To those parents out there still working outside the home, stocking shelves or taking care of patients, patrolling our streets or delivering our mail, I first wanted to thank you. Unlike those every day heroes, I am now one of millions of people working from home. While it has taken me a week or so to get used to, my household is starting to sort it out. We do the best we can. That’s sort of the mantra these days with everything.
While I don’t have children in the schools yet, both my twin sons attend preschool three mornings a week and they adore it. So it goes without saying as I watched my employer move us to work remotely, I knew it was a matter of time before my sons would be staying home too. Like most parents, I panicked a little. I am not a preschool teacher. Some days I barely pass as a good parent. I decided right away to stick to my shaky identity as a parent, and I would do the best I can with at least attempting to keep them busy enough so I can work in the mornings. I am not going to suddenly put pressure on myself to be something I am not trained to be, and throw out whatever education expectations there might hypothetically be.
My kids definitely miss school and their teachers, naturally, and I knew they would miss doing their art projects the most. That is the one thing they have always proudly shown us when we pick them up, and we have a house full of those projects for proof. For almost two years, I have picked them up and been shown the result of their creative minds. But until this week, I have never really put that much thought into why or how they create what they do or their process to get there.
Oh, they have processes! Creating with them has been really neat. You see, I don’t feel like I have ever had enough time to soak it all in and be completely present. Life tells me that, under typical circumstances, I can’t. I am usually busy with the calendar on my phone, or checking my email, but right now, I don’t have a rigid schedule. I can watch my sons create their own lion manes in their own way for as long as it takes. As long as it takes — a concept not normally in my parenting tool belt because we seldom have that sort of time to spend with our kids. Which in hindsight, makes me a little sad to think about.
But in this moment, I am really studying my sons and getting to know them in a way that has, until now, been really reserved for their teachers. This is a whole new world, and while the one outside our house is very uncertain and scary right now, I can be present for this.
Sharing My Undivided Attention
I was fortunate to have parent-teacher conferences about my sons right before the break. We are so lucky to have had great teachers for our sons, and I have always appreciated their honesty and insight since they see our kids in settings we rarely, if ever, do. It’s always fascinating to hear someone tell you things about your kids you don’t know — but it happens every time.

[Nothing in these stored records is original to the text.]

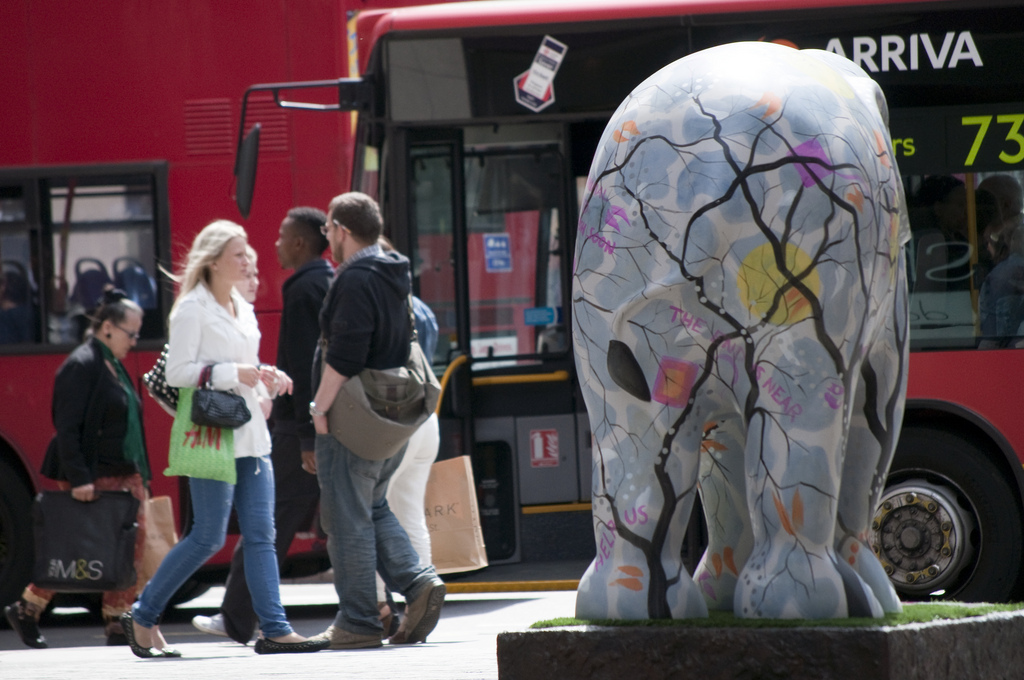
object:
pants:
[310, 384, 445, 630]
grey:
[312, 431, 425, 638]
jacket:
[161, 282, 271, 457]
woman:
[106, 219, 339, 659]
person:
[302, 191, 445, 650]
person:
[0, 290, 156, 650]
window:
[373, 131, 605, 379]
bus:
[328, 0, 1024, 604]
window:
[32, 185, 164, 344]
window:
[2, 184, 59, 356]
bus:
[0, 0, 487, 606]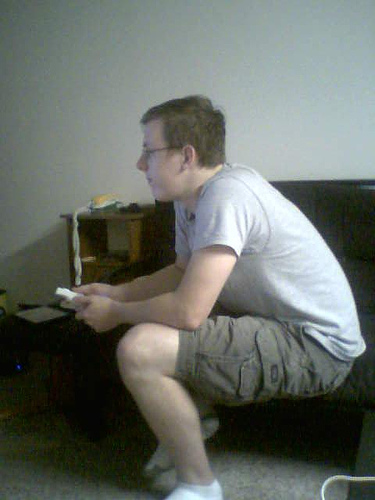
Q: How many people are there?
A: One.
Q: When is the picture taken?
A: Daytime.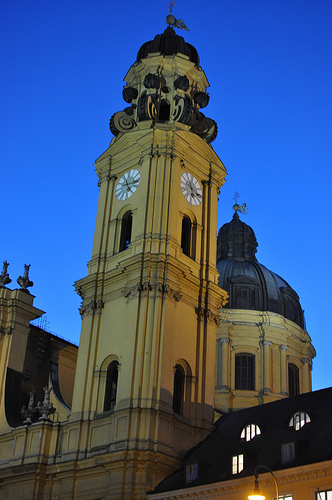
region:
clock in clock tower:
[112, 163, 144, 208]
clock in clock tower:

I may have seen my sons color hundreds of coloring book pages, but until this week, I hadn’t really watched their wheels turn in the moment, say, when asked to create or make something up entirely on their own.
I have hovered, watched for a moment, even sat near them with a pile of crayons–physically present but not mindful in watching their efforts to create. It’s almost embarrassing to admit what I realize now I have been missing out on. We give them experiences and places to go and moments of our time, but our full, undivided attention? In the middle of the day? This is an entirely new world, and it feels like I’m suddenly the most aware parent on the planet.
Revealing Parts We Rarely See
For school-aged parents, maybe you are watching your children listen to their teachers via computers for the first time. We typically aren’t present in the classrooms with our children, and suddenly our classrooms are at our dining tables. Maybe you are watching your kids take notes, take quizzes, ask questions. I think all of us would love to be a fly on the wall sometimes to watch our kids in a day of school. What subjects do they lock down their focus for? Which ones make them think about anything other than what the teacher is working through? We have all the time in the world to make make new observations now.
Remember, distance learning isn’t the only way our kids are absorbing information. I firmly believe, in the end, our kids are all going to be okay. Do I worry my son is missing speech appointments? Of course. Regressing with the alphabet? Possibly. But finding out I can build amazing forts outside and make up some wild games to play? I can’t wait to deliver on that. My wife just start Geocaching with the boys, and believe me, they are all in! Maybe much of the way our kids are learning right now is actually through us being present and giving them what parts of ourselves we can.
We’re All Learning Something New
Parents, used to splitting their attention a hundred different ways, are being forced to be more present. Nothing we were doing in our recent past matters, and our futures are in a state of suspension. This here and now with nowhere to be is going to teach ALL of us. It’s going to allow us to see with new eyes, and after begging time to slow down for most of our children’s lives to this point, we have finally gotten our wishes, as inconvenient as it may feel right now.
When this is all over, our kids are only going to remember how much time they got to spend with their family. When we return back to our normal, whatever that may be, we may really miss this forced opportunity to share so much space with our kids. It doesn’t have to be perfect, and those of us who aren’t teachers certainly aren’t going to suddenly become them. But we can put a lot of effort into learning about our children in this new presence we have been given with them. An effort we can continue to make come what may.